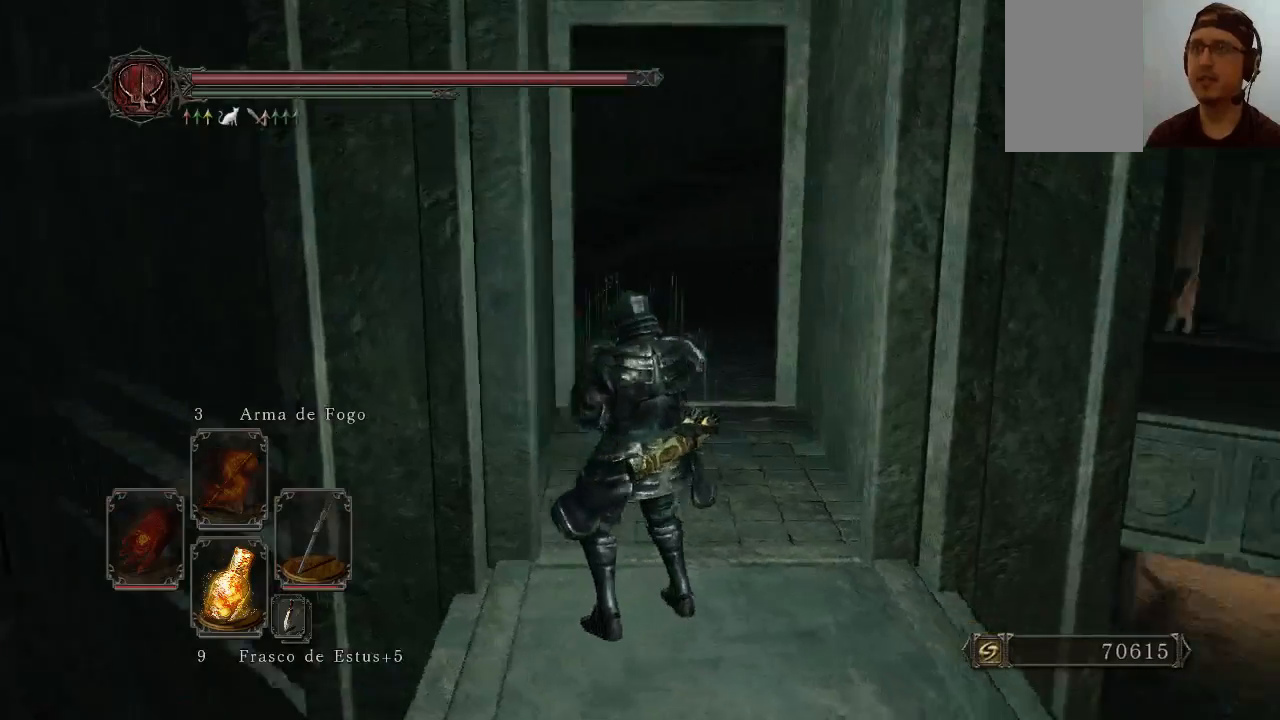
{"buttons": [], "left_stick": "center", "right_stick": "center", "events": [[200, "right_stick", "center"]]}
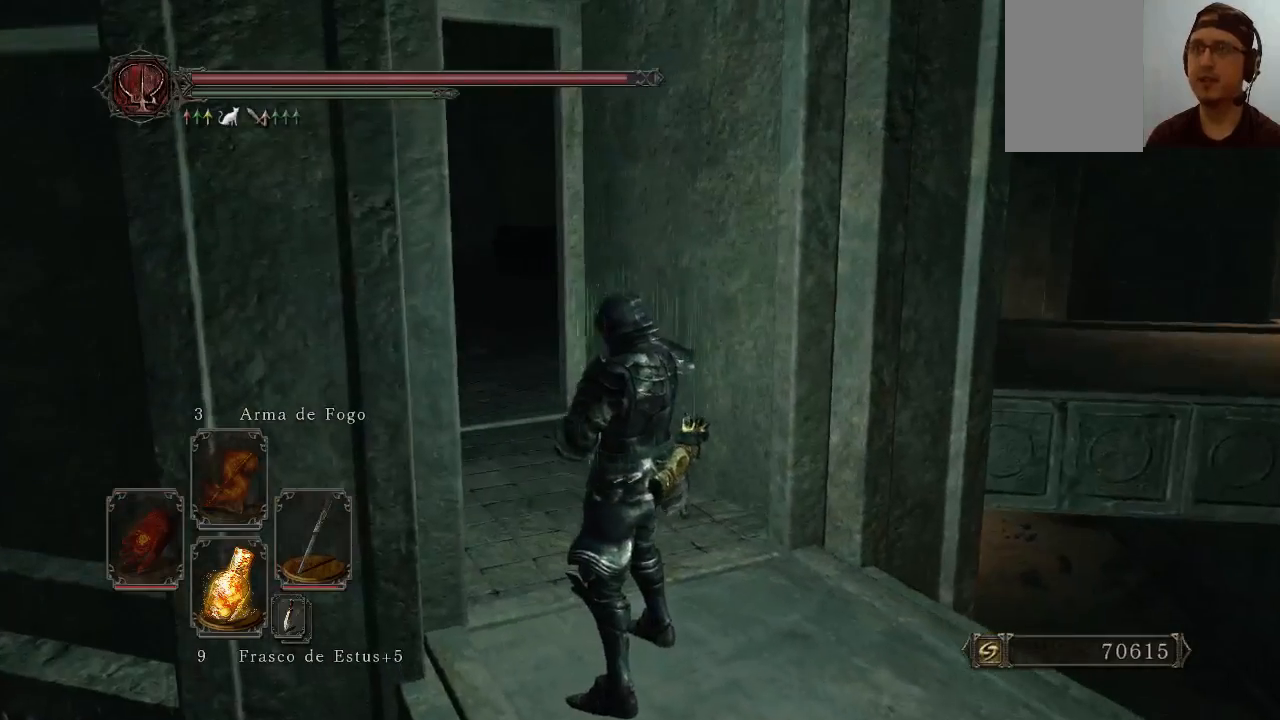
{"buttons": [], "left_stick": "center", "right_stick": "center", "events": [[33, "left_stick", "up-left"], [200, "right_stick", "right"], [300, "right_stick", "center"], [500, "left_stick", "center"]]}
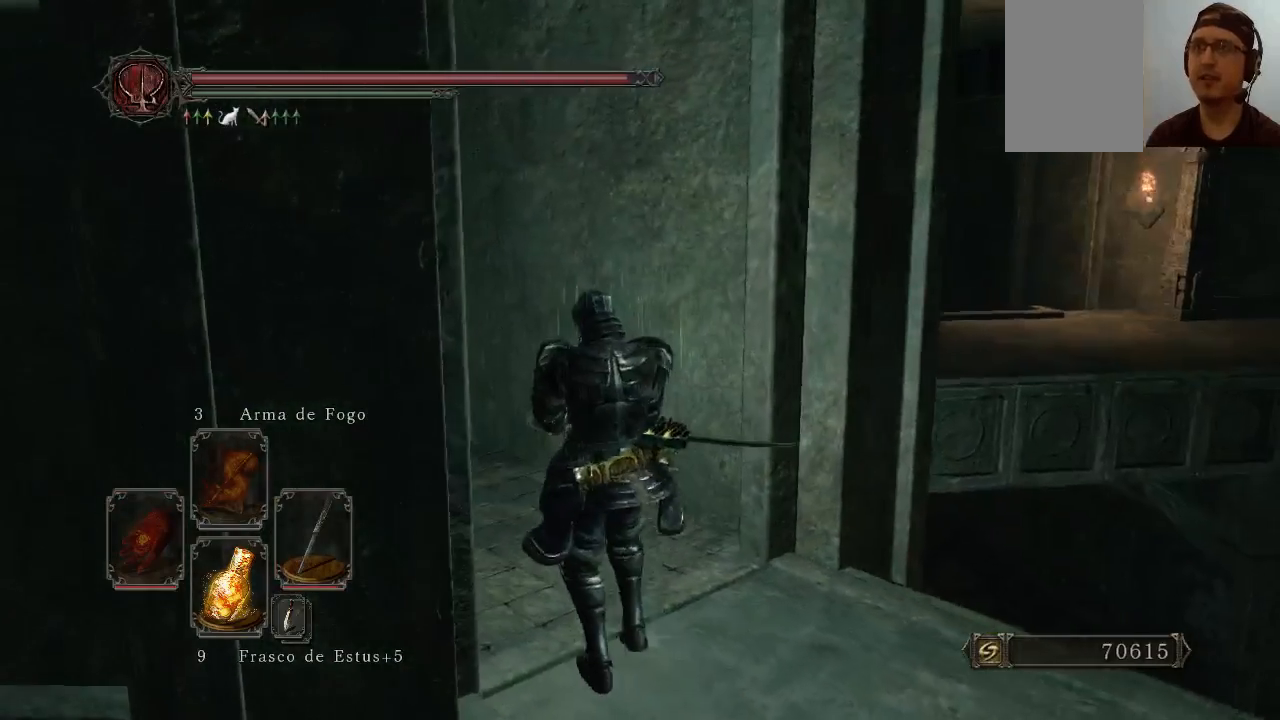
{"buttons": [], "left_stick": "up", "right_stick": "left", "events": [[133, "right_stick", "left"], [367, "left_stick", "up"]]}
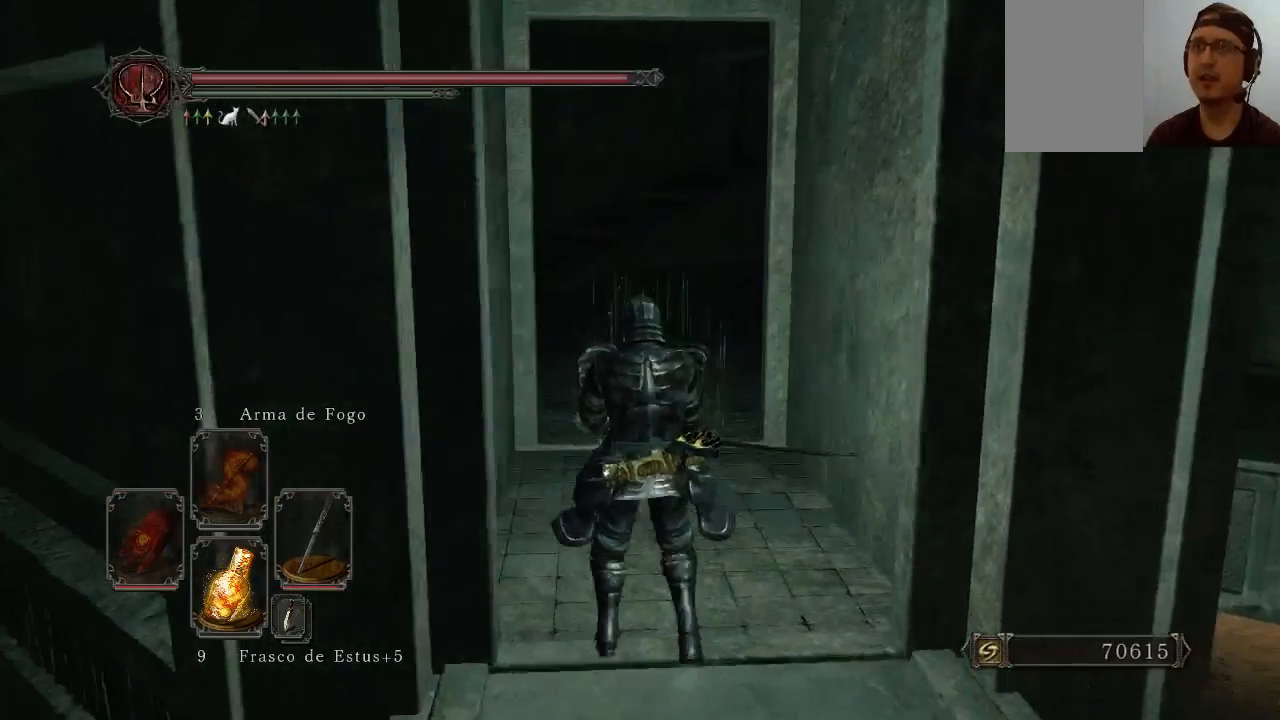
{"buttons": [], "left_stick": "center", "right_stick": "center", "events": [[367, "left_stick", "center"], [367, "right_stick", "center"]]}
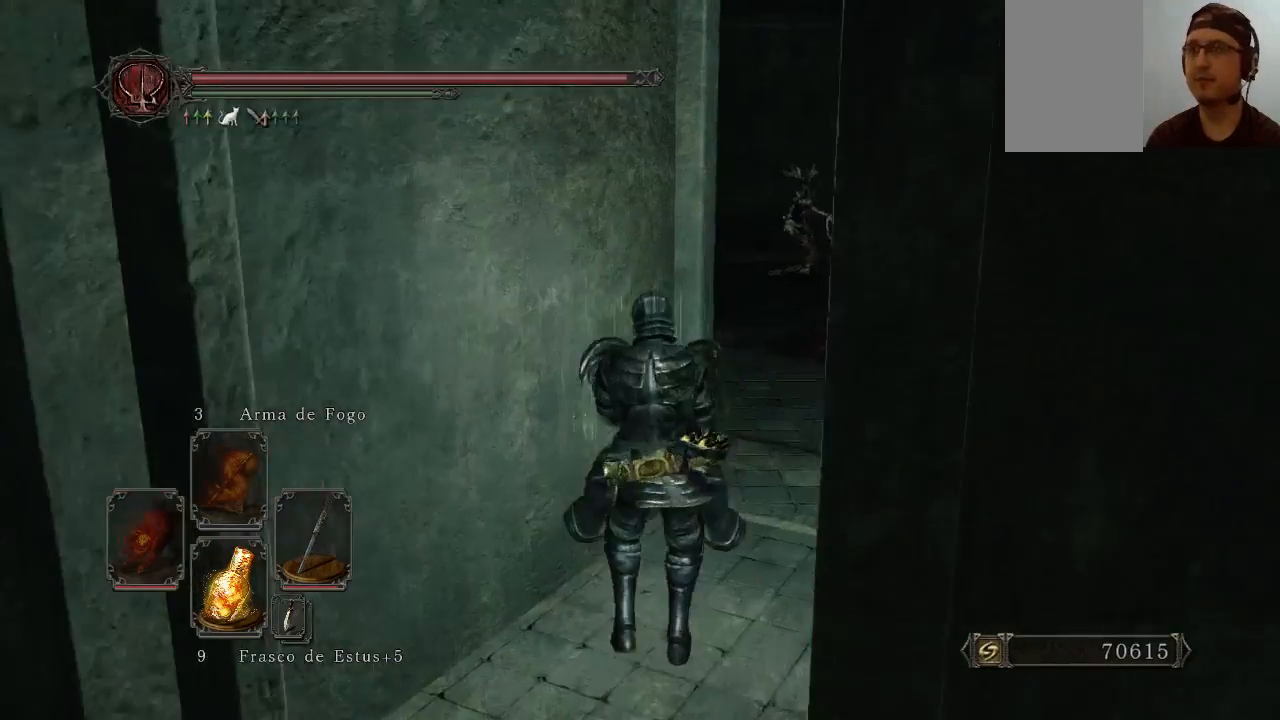
{"buttons": [], "left_stick": "center", "right_stick": "right", "events": [[233, "right_stick", "right"]]}
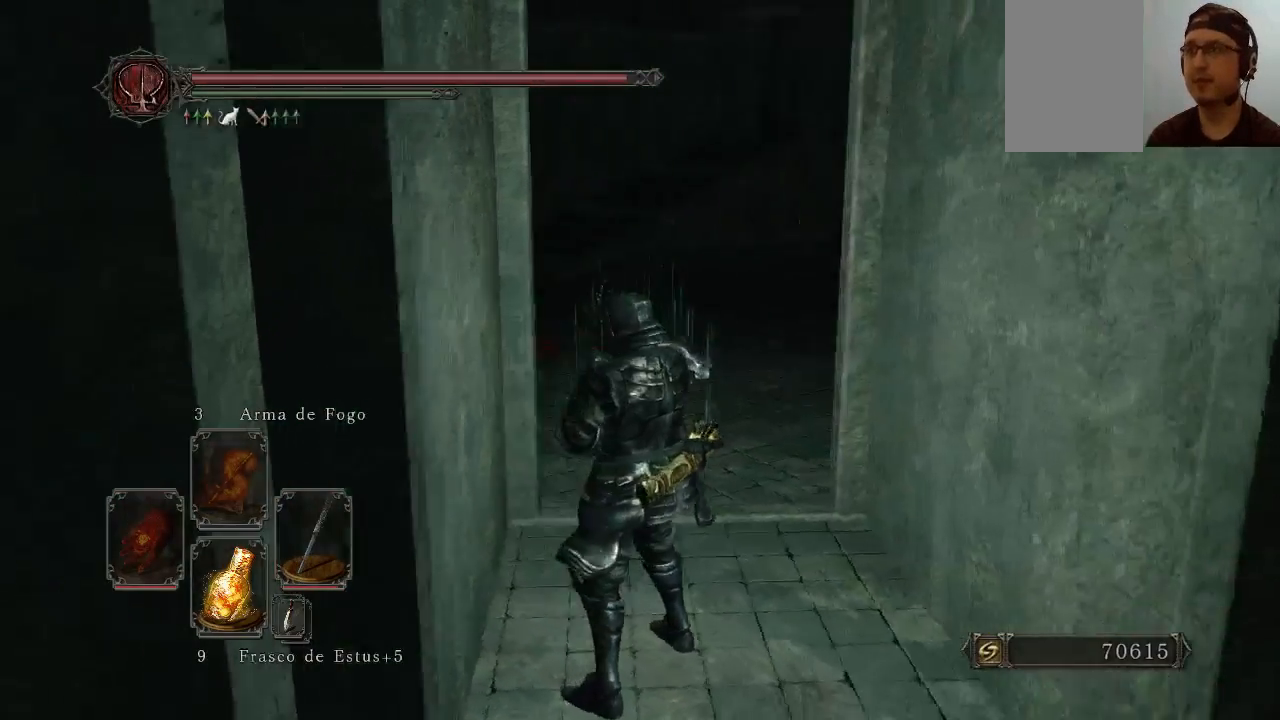
{"buttons": ["B"], "left_stick": "up", "right_stick": "center", "events": [[67, "right_stick", "center"], [167, "left_stick", "up"], [367, "B", "down"]]}
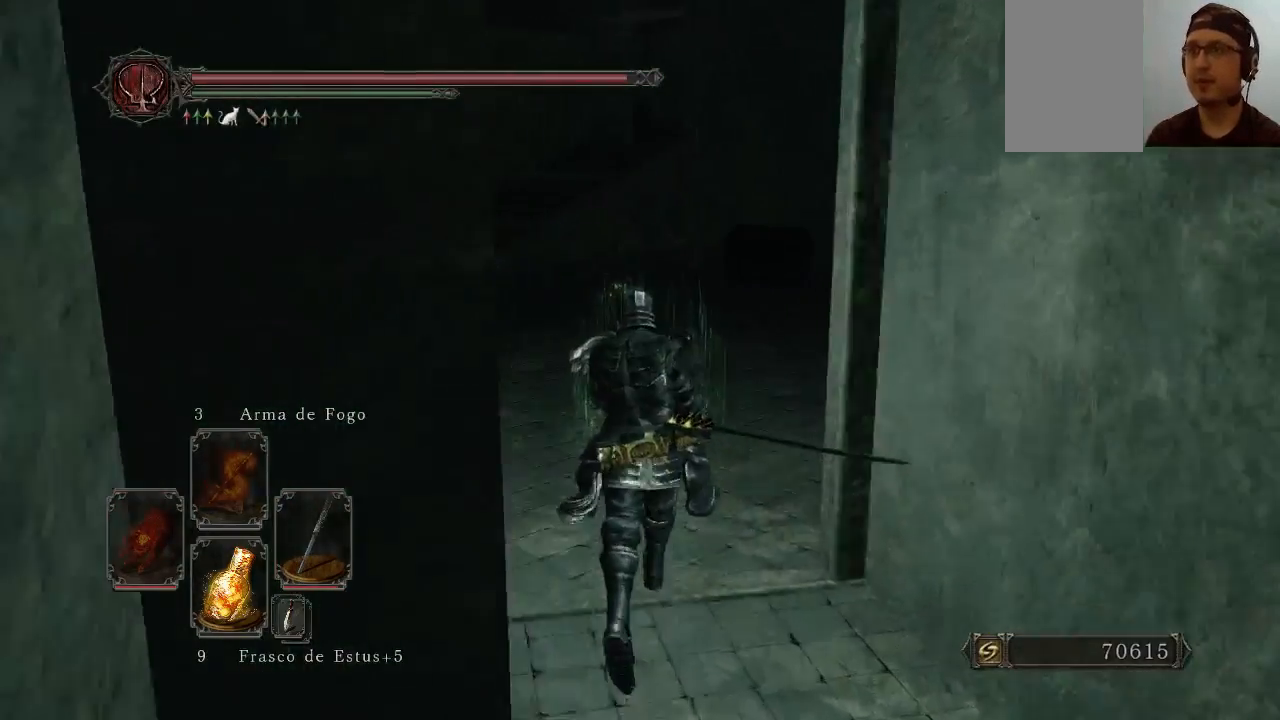
{"buttons": ["B"], "left_stick": "up-left", "right_stick": "center", "events": [[167, "left_stick", "up-left"]]}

_Try it_
To complete the exercise, return the listing above exactly and omit its pictures.

_Solution to this problem_
{"buttons": [], "left_stick": "center", "right_stick": "center", "events": [[200, "right_stick", "center"]]}
{"buttons": [], "left_stick": "center", "right_stick": "center", "events": [[33, "left_stick", "up-left"], [200, "right_stick", "right"], [300, "right_stick", "center"], [500, "left_stick", "center"]]}
{"buttons": [], "left_stick": "up", "right_stick": "left", "events": [[133, "right_stick", "left"], [367, "left_stick", "up"]]}
{"buttons": [], "left_stick": "center", "right_stick": "center", "events": [[367, "left_stick", "center"], [367, "right_stick", "center"]]}
{"buttons": [], "left_stick": "center", "right_stick": "right", "events": [[233, "right_stick", "right"]]}
{"buttons": ["B"], "left_stick": "up", "right_stick": "center", "events": [[67, "right_stick", "center"], [167, "left_stick", "up"], [367, "B", "down"]]}
{"buttons": ["B"], "left_stick": "up-left", "right_stick": "center", "events": [[167, "left_stick", "up-left"]]}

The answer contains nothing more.